Stefano Vecchia martedì 25 luglio 2017

Una contesa, forse frutto di un malinteso, è costata la vita in Pakistan al cristiano Javed Masih, uno «schiavo del debito», condizione purtroppo comune a tanti tra le minoranze religiose. Parte di una famiglia numerosa e povera, il 32enne manovale che viveva e lavorava nell’area di Kamalpur, a Faisalabad, grande centro della provincia del Punjab, era stato costretto a mettersi alle dipendenze del musulmano Bilal Wahla per restituire il debito di 350mila rupie pachistane (equivalenti a 2.900 euro) contratto dalla sua famiglia.
Una condizione che lo costringeva a attività pericolose o degradanti, non solo a quelle concordate di pulizia della casa, di cura degli animali, di mungitura e distribuzione del latte. Come descritto dall’agenzia Asia News, Javed è diventato anche oggetto di accuse e di aggressioni che ne hanno causato la morte. Accusato di aver rubato una motocicletta del padrone, il cristiano è stato preso a bastonate. Trasportato in ospedale, è morto per le gravi torture subite.
Nel 2014 i genitori di Javed avevano contratto un debito e chiesto soldi al ricco possidente Wahla. Alla morte del padre, era stato stipulato l’accordo per cui Bilal Wahla avrebbe ridotto il debito di 7.000 rupie ogni mese in cambio di lavoro a tempo parziale.

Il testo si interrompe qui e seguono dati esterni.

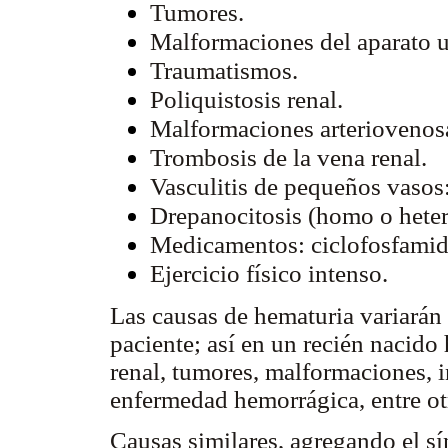
Tumores.
Malformaciones del aparato u
Traumatismos.
Poliquistosis renal.
Malformaciones arteriovenos
Trombosis de la vena renal.
Vasculitis de pequeños vaso
Drepanocitosis (homo o heter
Medicamentos: ciclofosfamid
Ejercicio físico intenso.
Las causas de hematuria variarán 
paciente; así en un recién nacido
renal, tumores, malformaciones, in
enfermedad hemorrágica, entre ot
Causas similares, agregando el s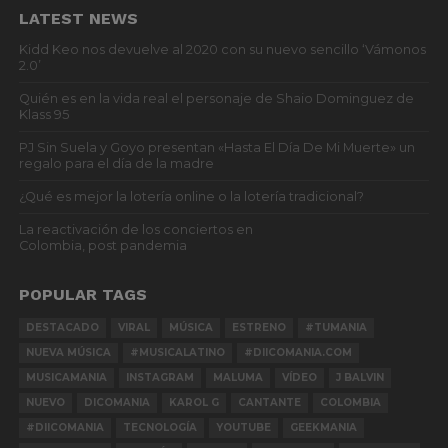
LATEST NEWS
Kidd Keo nos devuelve al 2020 con su nuevo sencillo ‘Vámonos
2.0’
Quién es en la vida real el personaje de Shaio Dominguez de
Klass 95
PJ Sin Suela y Goyo presentan «Hasta El Día De Mi Muerte» un
regalo para el día de la madre
¿Qué es mejor la lotería online o la lotería tradicional?
La reactivación de los conciertos en
Colombia, post pandemia
POPULAR TAGS
DESTACADO
VIRAL
MÚSICA
ESTRENO
#TUMANIA
NUEVA MÚSICA
#MUSICALATINO
#DIICOMANIA.COM
MUSICAMANIA
INSTAGRAM
MALUMA
VÍDEO
J BALVIN
NUEVO
DICOMANIA
KAROL G
CANTANTE
COLOMBIA
#DIICOMANIA
TECNOLOGÍA
YOUTUBE
GEEKMANIA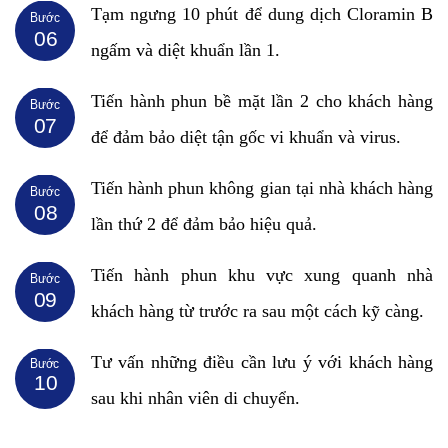
Tạm ngưng 10 phút để dung dịch Cloramin B
Bước
06
ngấm và diệt khuẩn lần 1.
Tiến hành phun bề mặt lần 2 cho khách hàng
Bước
07
để đảm bảo diệt tận gốc vi khuẩn và virus.
Tiến hành phun không gian tại nhà khách hàng
Bước
08
lần thứ 2 để đảm bảo hiệu quả.
Tiến hành phun khu vực xung quanh nhà
Bước
09
khách hàng từ trước ra sau một cách kỹ càng.
Tư vấn những điều cần lưu ý với khách hàng
Bước
10
sau khi nhân viên di chuyển.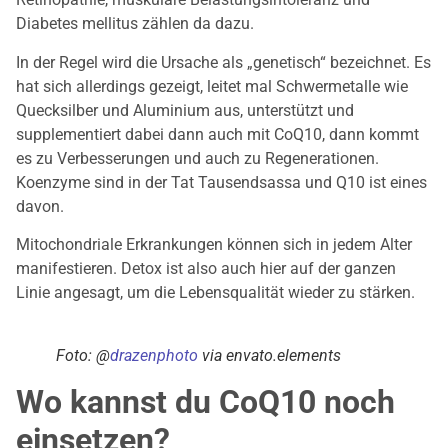
Diabetes mellitus zählen da dazu.
In der Regel wird die Ursache als „genetisch“ bezeichnet. Es
hat sich allerdings gezeigt, leitet mal Schwermetalle wie
Quecksilber und Aluminium aus, unterstützt und
supplementiert dabei dann auch mit CoQ10, dann kommt
es zu Verbesserungen und auch zu Regenerationen.
Koenzyme sind in der Tat Tausendsassa und Q10 ist eines
davon.
Mitochondriale Erkrankungen können sich in jedem Alter
manifestieren. Detox ist also auch hier auf der ganzen
Linie angesagt, um die Lebensqualität wieder zu stärken.
Foto: @
drazenphoto
via envato.elements
Wo kannst du CoQ10 noch
einsetzen?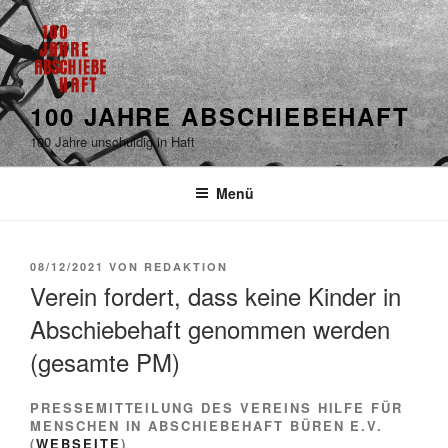
100 JAHRE ABSCHIEBEHAFT
100 Jahre unschuldig in Haft
Menü
08/12/2021
VON
REDAKTION
Verein fordert, dass keine Kinder in
Abschiebehaft genommen werden
(gesamte PM)
PRESSEMITTEILUNG DES VEREINS HILFE FÜR
MENSCHEN IN ABSCHIEBEHAFT BÜREN E.V.
(
WEBSEITE
)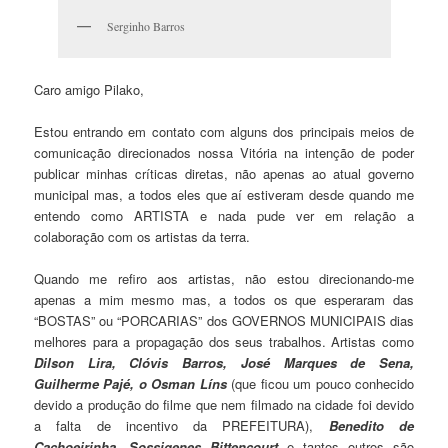
Serginho Barros
Caro amigo Pilako,
Estou entrando em contato com alguns dos principais meios de
comunicação direcionados nossa Vitória na intenção de poder
publicar minhas críticas diretas, não apenas ao atual governo
municipal mas, a todos eles que aí estiveram desde quando me
entendo como ARTISTA e nada pude ver em relação a
colaboração com os artistas da terra.
Quando me refiro aos artistas, não estou direcionando-me
apenas a mim mesmo mas, a todos os que esperaram das
“BOSTAS” ou “PORCARIAS” dos GOVERNOS MUNICIPAIS dias
melhores para a propagação dos seus trabalhos. Artistas como
Dilson Lira, Clóvis Barros, José Marques de Sena,
Guilherme Pajé, o Osman Líns
(que ficou um pouco conhecido
devido a produção do filme que nem filmado na cidade foi devido
a falta de incentivo da PREFEITURA),
Benedito de
Cachoeirinha, Sossigenes Bittencourt
e tantos outros são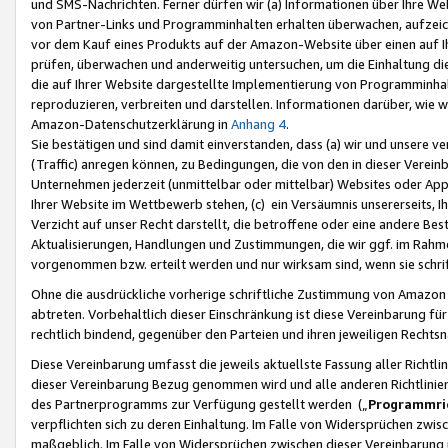
und SMS-Nachrichten. Ferner dürfen wir (a) Informationen über Ihre We
von Partner-Links und Programminhalten erhalten überwachen, aufzei
vor dem Kauf eines Produkts auf der Amazon-Website über einen auf Ih
prüfen, überwachen und anderweitig untersuchen, um die Einhaltung dies
die auf Ihrer Website dargestellte Implementierung von Programminhalt
reproduzieren, verbreiten und darstellen. Informationen darüber, wie w
Amazon-Datenschutzerklärung in
Anhang 4
.
Sie bestätigen und sind damit einverstanden, dass (a) wir und unsere 
(Traffic) anregen können, zu Bedingungen, die von den in dieser Vere
Unternehmen jederzeit (unmittelbar oder mittelbar) Websites oder Appl
Ihrer Website im Wettbewerb stehen, (c) ein Versäumnis unsererseits, I
Verzicht auf unser Recht darstellt, die betroffene oder eine andere B
Aktualisierungen, Handlungen und Zustimmungen, die wir ggf. im Rahme
vorgenommen bzw. erteilt werden und nur wirksam sind, wenn sie schri
Ohne die ausdrückliche vorherige schriftliche Zustimmung von Amazon
abtreten. Vorbehaltlich dieser Einschränkung ist diese Vereinbarung f
rechtlich bindend, gegenüber den Parteien und ihren jeweiligen Rech
Diese Vereinbarung umfasst die jeweils aktuellste Fassung aller Richtli
dieser Vereinbarung Bezug genommen wird und alle anderen Richtlinie
des Partnerprogramms zur Verfügung gestellt werden („
Programmric
verpflichten sich zu deren Einhaltung. Im Falle von Widersprüchen zwi
maßgeblich. Im Falle von Widersprüchen zwischen dieser Vereinbarun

Con il tempo, però, le richieste erano cresciute e il debito mai azzerato. Il furto di una motocicletta aveva fatto infuriare il musulmano che aveva accusato il dipendente cristiano della sottrazione. Nonostante Javed abbia negato il suo coinvolgimento, lo scorso 18 luglio, è stato aggredito dal datore di lavoro. Ricoverato il giorno seguente in ospedale è deceduto per le conseguenze delle percosse.

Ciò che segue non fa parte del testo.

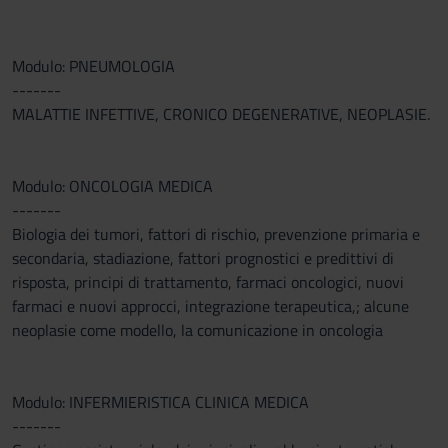
Modulo: PNEUMOLOGIA
-------
MALATTIE INFETTIVE, CRONICO DEGENERATIVE, NEOPLASIE.
Modulo: ONCOLOGIA MEDICA
-------
Biologia dei tumori, fattori di rischio, prevenzione primaria e
secondaria, stadiazione, fattori prognostici e predittivi di
risposta, principi di trattamento, farmaci oncologici, nuovi
farmaci e nuovi approcci, integrazione terapeutica,; alcune
neoplasie come modello, la comunicazione in oncologia
Modulo: INFERMIERISTICA CLINICA MEDICA
-------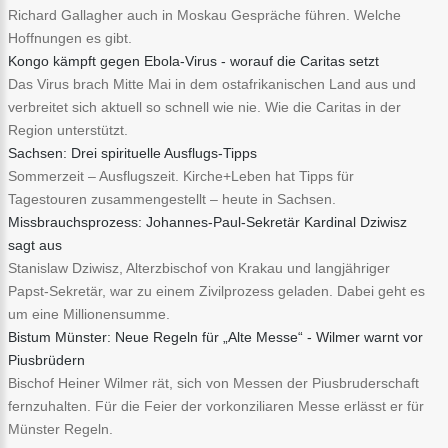
Richard Gallagher auch in Moskau Gespräche führen. Welche
Hoffnungen es gibt.
Kongo kämpft gegen Ebola-Virus - worauf die Caritas setzt
Das Virus brach Mitte Mai in dem ostafrikanischen Land aus und
verbreitet sich aktuell so schnell wie nie. Wie die Caritas in der
Region unterstützt.
Sachsen: Drei spirituelle Ausflugs-Tipps
Sommerzeit – Ausflugszeit. Kirche+Leben hat Tipps für
Tagestouren zusammengestellt – heute in Sachsen.
Missbrauchsprozess: Johannes-Paul-Sekretär Kardinal Dziwisz
sagt aus
Stanislaw Dziwisz, Alterzbischof von Krakau und langjähriger
Papst-Sekretär, war zu einem Zivilprozess geladen. Dabei geht es
um eine Millionensumme.
Bistum Münster: Neue Regeln für „Alte Messe“ - Wilmer warnt vor
Piusbrüdern
Bischof Heiner Wilmer rät, sich von Messen der Piusbruderschaft
fernzuhalten. Für die Feier der vorkonziliaren Messe erlässt er für
Münster Regeln.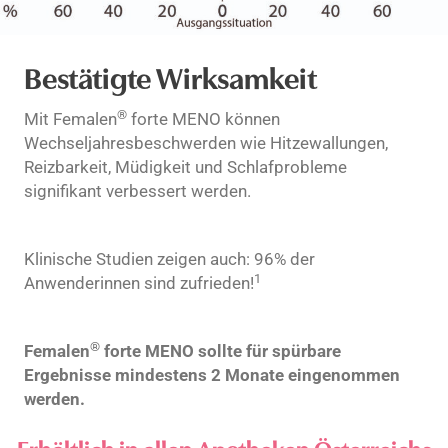
Bestätigte Wirksamkeit
®
Mit Femalen
forte MENO können
Wechseljahresbeschwerden wie Hitzewallungen,
Reizbarkeit, Müdigkeit und Schlafprobleme
signifikant verbessert werden.
Klinische Studien zeigen auch: 96% der
1
Anwenderinnen sind zufrieden!
®
Femalen
forte MENO sollte für spürbare
Ergebnisse mindestens 2 Monate eingenommen
werden.
Erhältlich in allen Apotheken Österreichs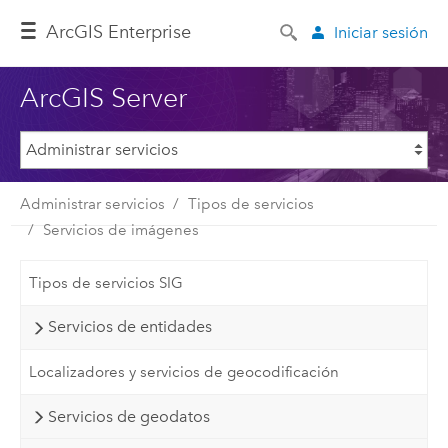
ArcGIS Enterprise
Iniciar sesión
ArcGIS Server
Administrar servicios
Tipos de servicios
Servicios de imágenes
Tipos de servicios SIG
Servicios de entidades
Localizadores y servicios de geocodificación
Servicios de geodatos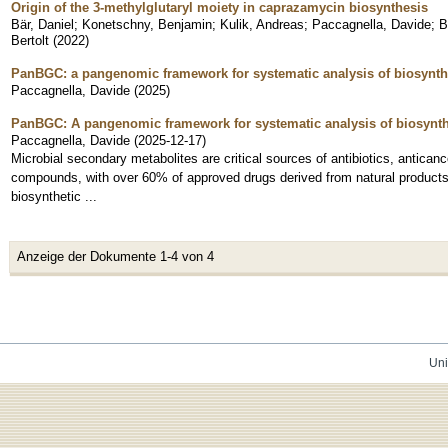
Origin of the 3-methylglutaryl moiety in caprazamycin biosynthesis
Bär, Daniel
;
Konetschny, Benjamin
;
Kulik, Andreas
;
Paccagnella, Davide
;
B
Bertolt
(
2022
)
PanBGC: a pangenomic framework for systematic analysis of biosynthet
Paccagnella, Davide
(
2025
)
PanBGC: A pangenomic framework for systematic analysis of biosynthe
Paccagnella, Davide
(
2025-12-17
)
Microbial secondary metabolites are critical sources of antibiotics, antican
compounds, with over 60% of approved drugs derived from natural produc
biosynthetic ...
Anzeige der Dokumente 1-4 von 4
Uni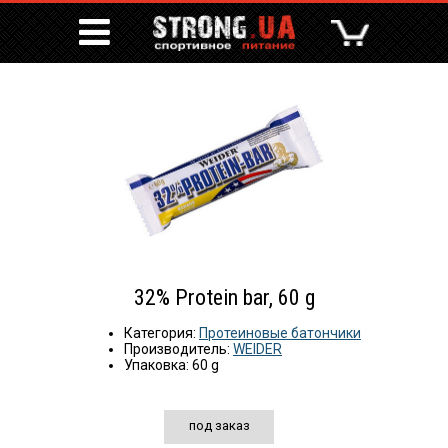
32% Protein bar, 60 g
Категория:
Протеиновые батончики
Производитель:
WEIDER
Упаковка: 60 g
под заказ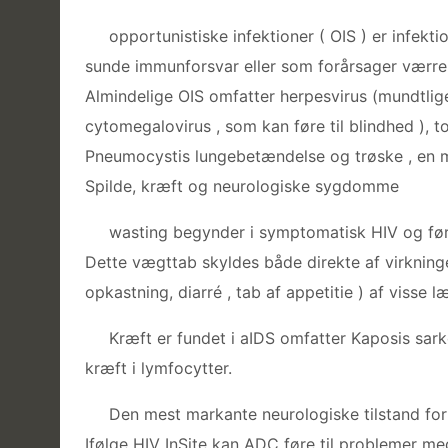
opportunistiske infektioner ( OIS ) er infe
sunde immunforsvar eller som forårsager værr
Almindelige OIS omfatter herpesvirus (mundtlige
cytomegalovirus , som kan føre til blindhed ), 
Pneumocystis lungebetændelse og trøske , en m
Spilde, kræft og neurologiske sygdomme
wasting begynder i symptomatisk HIV og føre
Dette vægttab skyldes både direkte af virkning
opkastning, diarré , tab af appetitie ) af visse
Kræft er fundet i aIDS omfatter Kaposis sarko
kræft i lymfocytter.
Den mest markante neurologiske tilstand f
Ifølge HIV InSite kan ADC føre til problemer m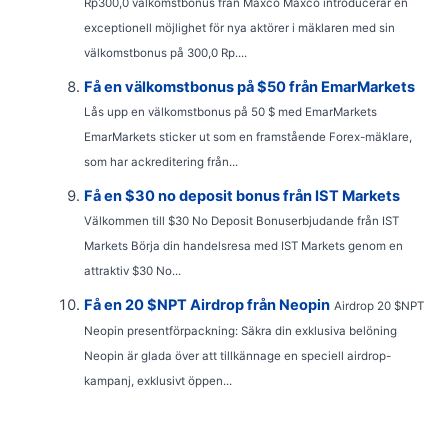
Rp300,0 välkomstbonus från Maxco Maxco introducerar en
exceptionell möjlighet för nya aktörer i mäklaren med sin
välkomstbonus på 300,0 Rp....
Få en välkomstbonus på $50 från EmarMarkets
Lås upp en välkomstbonus på 50 $ med EmarMarkets
EmarMarkets sticker ut som en framstående Forex-mäklare,
som har ackreditering från...
Få en $30 no deposit bonus från IST Markets
Välkommen till $30 No Deposit Bonuserbjudande från IST
Markets Börja din handelsresa med IST Markets genom en
attraktiv $30 No...
Få en 20 $NPT Airdrop från Neopin
Airdrop 20 $NPT
Neopin presentförpackning: Säkra din exklusiva belöning
Neopin är glada över att tillkännage en speciell airdrop-
kampanj, exklusivt öppen...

La denuncia trasmessa a d AsiaNews da Imran Masih, fratello maggiore del defunto, è chiara: «Vogliamo giustizia. Noi siamo poveri e perciò la polizia si rifiuta di ascoltarci e di registrare la denuncia. I grandi possidenti poi stanno minacciando gravi conseguenze perché ci siamo opposti a qualsiasi compromesso».

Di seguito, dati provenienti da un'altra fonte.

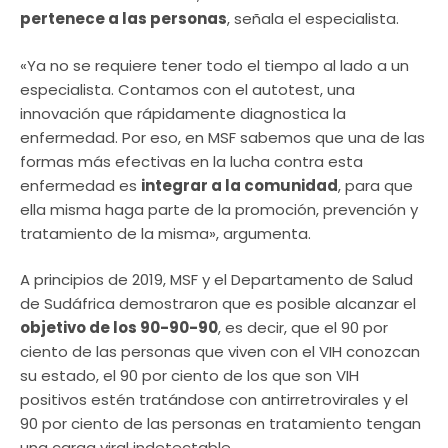
pertenece a las personas
, señala el especialista.
«Ya no se requiere tener todo el tiempo al lado a un
especialista. Contamos con el autotest, una
innovación que rápidamente diagnostica la
enfermedad. Por eso, en MSF sabemos que una de las
formas más efectivas en la lucha contra esta
enfermedad es
integrar a la comunidad
, para que
ella misma haga parte de la promoción, prevención y
tratamiento de la misma», argumenta.
A principios de 2019, MSF y el Departamento de Salud
de Sudáfrica demostraron que es posible alcanzar el
objetivo de los 90-90-90
, es decir, que el 90 por
ciento de las personas que viven con el VIH conozcan
su estado, el 90 por ciento de los que son VIH
positivos estén tratándose con antirretrovirales y el
90 por ciento de las personas en tratamiento tengan
una carga viral indetectable.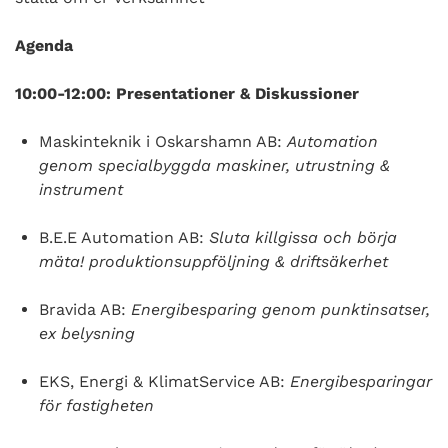
Agenda
10:00-12:00: Presentationer & Diskussioner
Maskinteknik i Oskarshamn AB:
Automation
genom specialbyggda maskiner, utrustning &
instrument
B.E.E Automation AB:
Sluta killgissa och börja
mäta! produktionsuppföljning & driftsäkerhet
Bravida AB:
Energibesparing genom punktinsatser,
ex belysning
EKS, Energi & KlimatService AB:
Energibesparingar
för fastigheten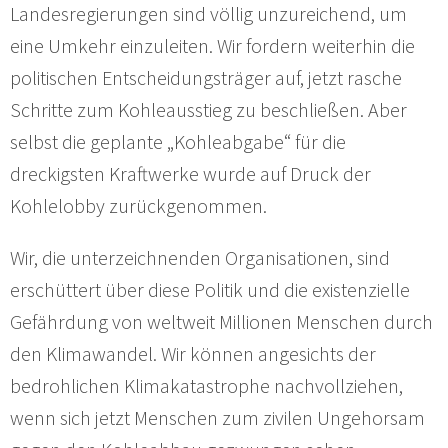
Landesregierungen sind völlig unzureichend, um
eine Umkehr einzuleiten. Wir fordern weiterhin die
politischen Entscheidungsträger auf, jetzt rasche
Schritte zum Kohleausstieg zu beschließen. Aber
selbst die geplante „Kohleabgabe“ für die
dreckigsten Kraftwerke wurde auf Druck der
Kohlelobby zurückgenommen.
Wir, die unterzeichnenden Organisationen, sind
erschüttert über diese Politik und die existenzielle
Gefährdung von weltweit Millionen Menschen durch
den Klimawandel. Wir können angesichts der
bedrohlichen Klimakatastrophe nachvollziehen,
wenn sich jetzt Menschen zum zivilen Ungehorsam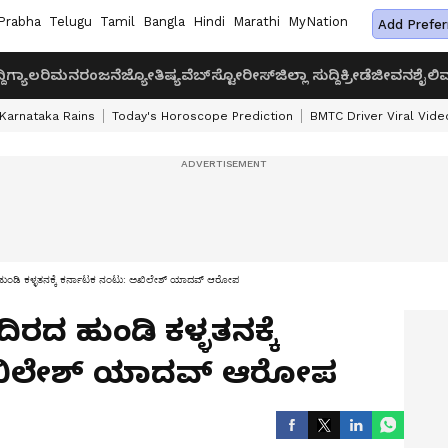
Prabha
Telugu
Tamil
Bangla
Hindi
Marathi
MyNation
Add Prefer
ದಿ
ಗ್ಯಾಲರಿ
ಮನರಂಜನೆ
ಜ್ಯೋತಿಷ್ಯ
ವೆಬ್‌ಸ್ಟೋರೀಸ್
ಜಿಲ್ಲಾ ಸುದ್ದಿ
ಕ್ರೀಡೆ
ಜೀವನಶೈಲಿ
ವ
Karnataka Rains
Today's Horoscope Prediction
BMTC Driver Viral Vide
ಂಡಿ ಕಳ್ಳತನಕ್ಕೆ ಕರ್ನಾಟಕ ನಂಟು: ಅಖಿಲೇಶ್ ಯಾದವ್ ಆರೋಪ
ದ ಹುಂಡಿ ಕಳ್ಳತನಕ್ಕೆ
ಅಖಿಲೇಶ್ ಯಾದವ್ ಆರೋಪ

Una situazione pressoché quotidiana in un Paese che fatica a garantire uguali diritti e possibilità alle proprie minoranze religiose e che utilizza la “legge anti-blasfemia” come strumento di controllo su una parte della sua popolazione.
Nonostante la casistica di abusi nel Paese sia vasta, la difficoltà a avere giustizia aggrava la situazione dei gruppi meno favoriti. Come nel caso di Javed Masih, i cui parenti, nonostante le pressioni, hanno cercato giustizia denunciando il delitto alla polizia, finora senza alcun risultato.